The Securities and Exchange Commission, which has questioned Schwab over its handling of YieldPlus, also told the company that it needed investor approval, according to court filings.

Schwab has tried to dissuade the agency from bringing a variety of claims against it, filings said. Schwab may face an SEC lawsuit over the fund, the company said in October.

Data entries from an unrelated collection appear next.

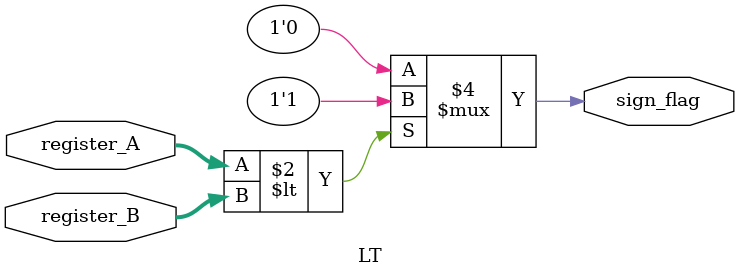
<source format=v>
module LT (
    input wire [19:0] register_A, // Input register A
    input wire [19:0] register_B, // Input register B
    output reg sign_flag          // Sign flag output
);

// LT operation
always @(*) begin
    if (register_A < register_B) begin
        sign_flag = 1; // Set sign flag to 1 if register A is less than register B
    end
    else begin
        sign_flag = 0; // Set sign flag to 0 otherwise
    end
end

endmodule

</source>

YieldPlus shareholders lost millions when the fund, which had invested half of its assets in mortgage-backed securities without federal insurance, fell amid the collapse of the housing market.

Alsup’s pretrial ruling means the claim that the lack of a shareholder vote violated the law doesn’t have to be decided by a jury. The judge hasn’t ruled on whether other claims should be decided at a trial scheduled for May 10.

Investors claim Schwab misled shareholders by describing the fund as only “marginally” riskier than cash. The company failed to disclose that mortgage-related securities eventually accounted for more than half of the fund’s value and might be hard to sell, investors said in complaints now consolidated before Alsup.

The case is In Re Charles Schwab Corp. Securities Litigation, 08-cv-01510, U.S. District Court, Northern District of California (San Francisco).